For your DIY C02, what are your ingredients?

I use 2 cups of sugar, and 1/2 teaspoon of yeast with warmluke water.


----------



## turtlehead (Nov 27, 2004)

same as yours.


----------



## S (Oct 1, 2004)

I use the same recipe but found a few tricks on various websites. First, I boil the water before adding it to the bottle. I also let the bottle cap float in the boiling water. You of course let the water cool to room temperature before proceeding. This sterilizes everything and supposedly helps. Next, instead of just dumping the yeast and sugar into the bottle I combine the yeast, a small amount of water, and a pinch of sugar in a small bowl. I stir this up with a fork making sure I make bubbles, thus forcing air into the mix.

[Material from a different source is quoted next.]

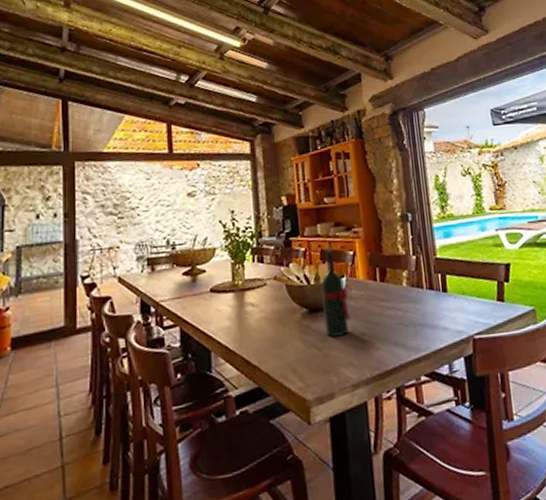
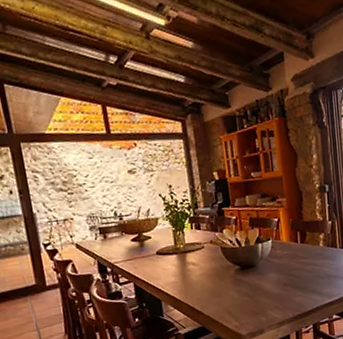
wine bottle: present [320,246,352,337] -> none [250,214,277,288]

I let this sit for 10 minutes before adding it to the bottle. This gives the yeast a bit of a head start, if you will.


----------



## usafresq (Mar 13, 2005)

What size container do you mix the c02 recipe in?

Kevin


----------



## glenhead (Jan 29, 2005)

2 cups table sugar, 1/2 tsp of left-over bread machine yeast (I have a huge bag of it, allegedly expired 2 yrs ago), 1/4 tsp Nottingham ale yeast, a "slurp" (1T?) of blackstrap molasses, all in 2-liter bottle, filled to where it starts to narrow at the top.

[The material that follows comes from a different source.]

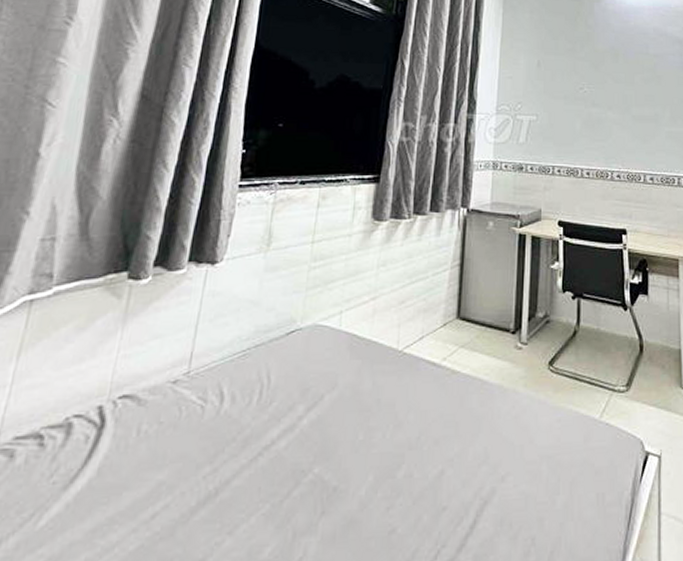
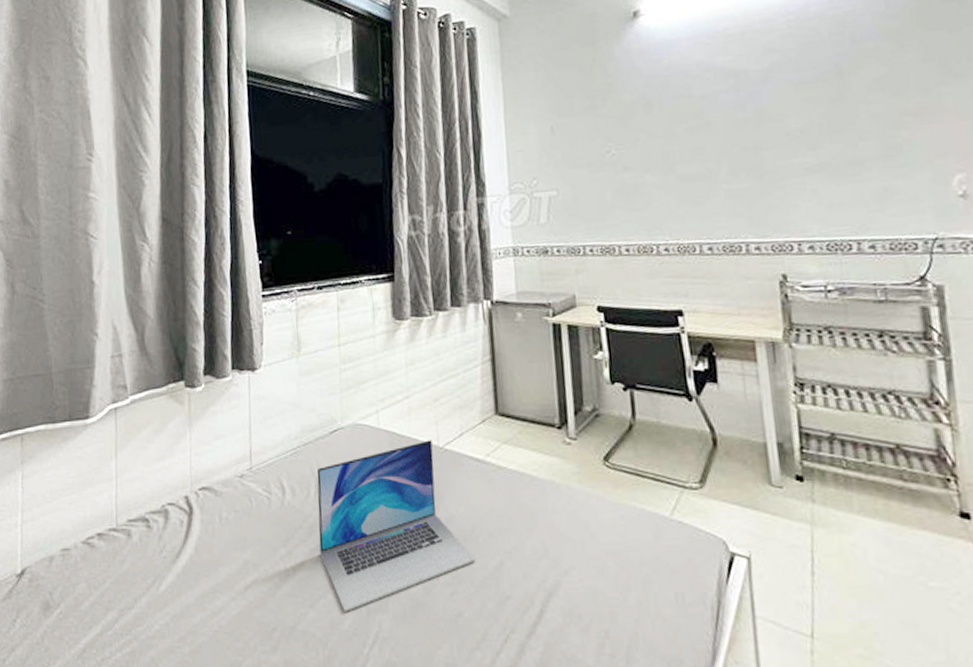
laptop: none [251,343,418,537] -> present [316,440,476,612]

Once I run out of bread machine yeast, I'll go back to just ale yeast. This recipe lasts three weeks easy. I've seen a leftover bottle still going after five weeks, but wouldn't trust it on the tank for that long - when it quits, it quits *thud*. The bread yeast helps it get rolling in 12 hours instead of 24.

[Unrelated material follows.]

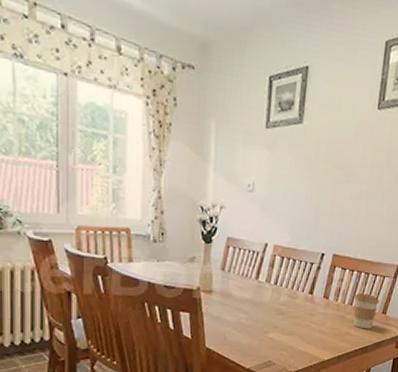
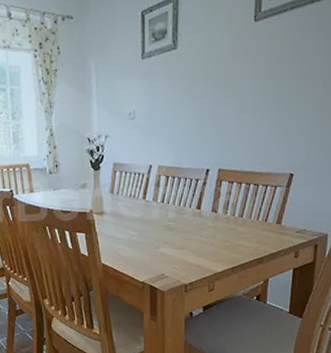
coffee cup: present [353,293,380,329] -> none [244,204,273,240]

I use a little pyrex bowl (maybe 1 cup?) for starting the yeast. I start by sterilizing the bottle with about 1/8 tsp B-Brite (available at any homebrewing shop) and rinsing well. Then I take some of the treated water from my treatment trashcan and nuke it to 125F or so (just too hot for comfort). I put the sugar, water, and molasses in the bottle and shake it well (until it turns clear). By that time, it's cooled a good bit. I wait 'till it's just below 104F, then put about 1/2c in the bowl, add the yeast to the bowl, and stir the bejabbers out of it with a fork. Let it sit for 10-15 minutes to get rolling, pour it in the bottle, slap a cap on it, and shake it hard to heavily oxygenate the mix. Then I loosen the cap and just leave it perched on top of the neck to keep the airborne ickies out. As I say, with the bread machine yeast this blend gets cranked in 12 hours; with just the ale yeast, 24 hours is required. With the ale yeast, it'll keep working well when the house gets down into the mid-60s (that's why I like it), and really blasts when it's warmer. I use a two-bottle setup, and change alternate bottles every week - though it will run well longer, if needed. I lean a bit over-cautious, and it's cheap!


----------



## gpodio (Feb 4, 2004)

Pretty much the same amounts you use: http://www.gpodio.com/diy_co2.asp

Giancarlo Podio


----------